(Photos) Des saisonniers marocains pour sauver la clémentine corse

(Photos) Des saisonniers marocains pour sauver la clémentine corse




Le journal de l’Ile de Beauté, Corse-Matin, relevait en fin de semaine dernière que quelque 960 ouvriers agricoles marocains étaient attendus dans l’île de Beauté dans les prochaines semaines, pour sauver la récolte des fameuses clémentines corses et tailler les clémentiniers, grâce à un accord spécial entre les autorités françaises et marocaines.




Le premier vol (TO1902 de Transavia Airlines en provenance de Casablanca), avec à son bord 152 Marocains, est arrivé vendredi, à l’aéroport Bastia-Poretta. « Ces hommes viennent travailler en Corse depuis des décennies, assure Simon-Pierre Fazi, le président de l’AOP Fruits de Corse.
Normalement leur voyage est une formalité. Mais avec la Covid-19, l’organisation a été colossale ». Le dispositif d’acheminement de ces ouvriers agricoles consiste à les transporter par avions au nombre de cinq du Maroc (Casablanca vers la Corse via la compagnie Transavia (low coast).
Un second vol est arrivé hier mercredi et trois autres sont attendus d’ici au 26 octobre. « Nous sommes la seule filière de France à avoir obtenu une dérogation pour organiser une telle opération », précise Simon-Pierre Fazi.




L’opération dans sa totalité (transports et logements) devrait en coûter 500 000 euros à la filière AOP clémentines et elle est chapeautée directement par le cabinet du Premier ministre français.
Tous les ouvriers agricoles avant que de s’en aller cueillir les clémentines dans l’est de l’Ile de Beauté vont être dépistés au départ sur le sol marocain et à leur arrivée dans l’île.
Dans l’attente des résultats, les ouvriers seront isolés pendant sept jours : « Ils pourront quand même travailler mais nous allons faire en sorte de ne pas les mélanger dans les champs, expliquait François-Xavier Ceccoli, président du Giec Corsica comptoir, principal producteur de la filière dans l’île. Les exploitants se sont également engagés à les loger dans des habitations individuelles. »

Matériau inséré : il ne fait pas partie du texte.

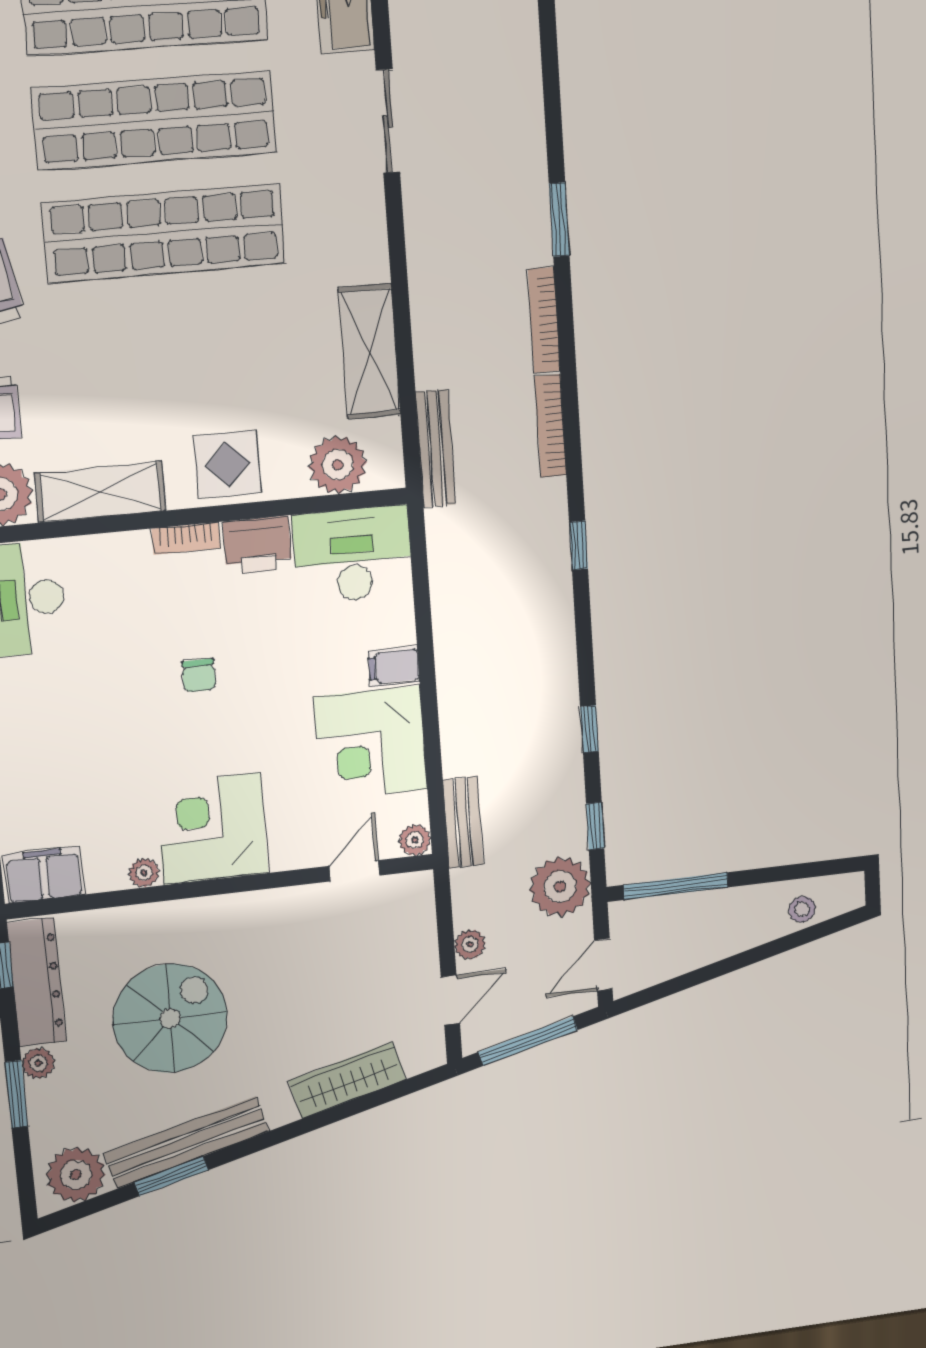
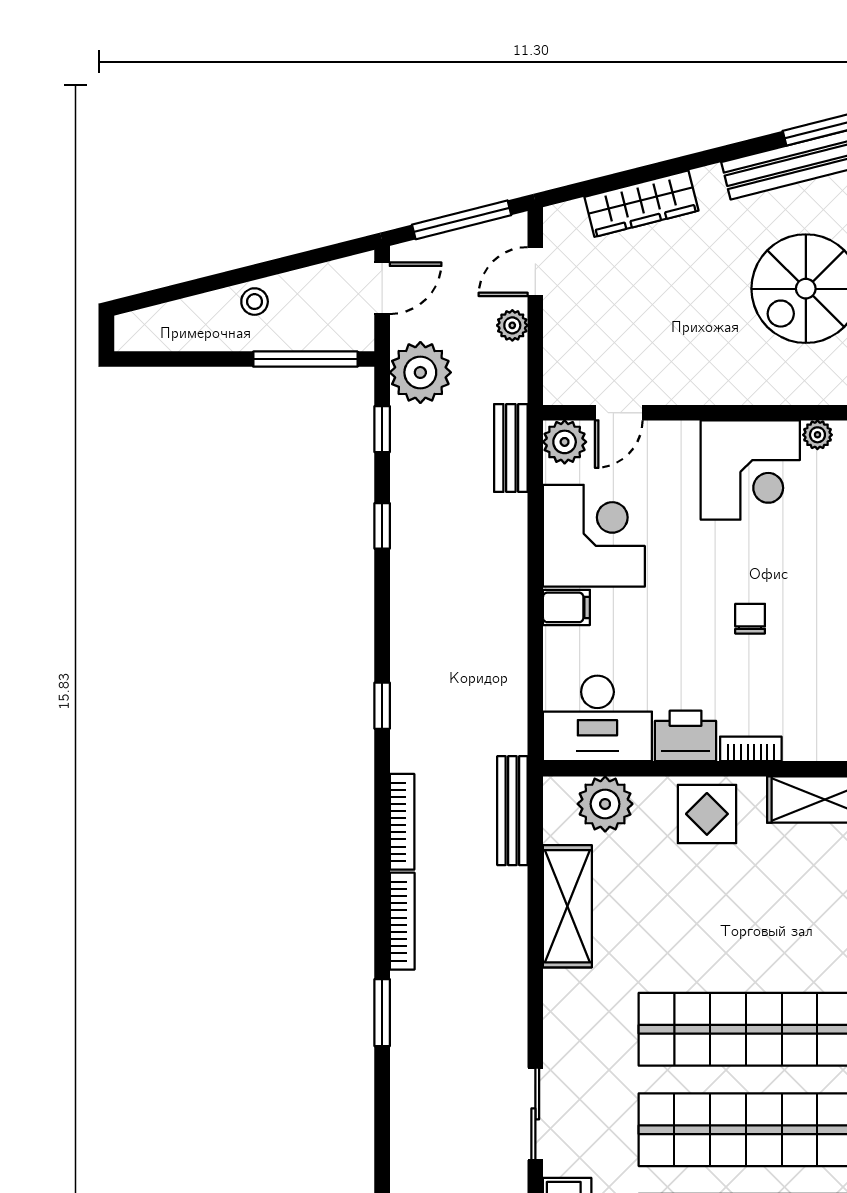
plant: (415, 840) -> (565, 442), width x1.38, depth x1.38
stool: (802, 909) -> (255, 302), moved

Les employés vont aussi être transportés en car de l’aéroport jusqu’aux exploitations. Le protocole spécial habituel est appliqué en cas de test positif. Un hébergement touristique a été mis à disposition pour accueillir les personnes en quarantaine.
Avec un chiffre d’affaires annuel de près de 80 millions d’euros et une filière qui représente 95 % de la production nationale, les clémentines font partie du patrimoine de la Corse. Mais surtout de son économie.
« Les postes de cueillette n’intéressent pas la population de l’île car les conditions de travail sont très difficiles. C’est aussi et surtout un vrai métier. Très technique. Loin du passe-temps ou du job en extra », explique le président du Giec Corsica.




« Les postes de tailleurs nécessitent un véritable savoir-faire. Une coupe ratée sur un arbre peut perturber la production sur trois ans ». Voilà pourquoi les producteurs corses travaillent avec les mêmes employés depuis des années.
« Ils sont payés autour du smic, soumis au régime des heures supplémentaires et nous mettons gratuitement à disposition un logement ce qui leur permet d’épargner. C’est un système gagnant-gagnant ».
C’est une vraie épine qui se retire des pieds des producteurs corses ! La pandémie de coronavirus menaçait sérieusement la récolte de clémentines corses de cette année. Les cueilleurs devraient rester deux mois tandis que les tailleurs quatre mois. La récolte a débuté cette semaine.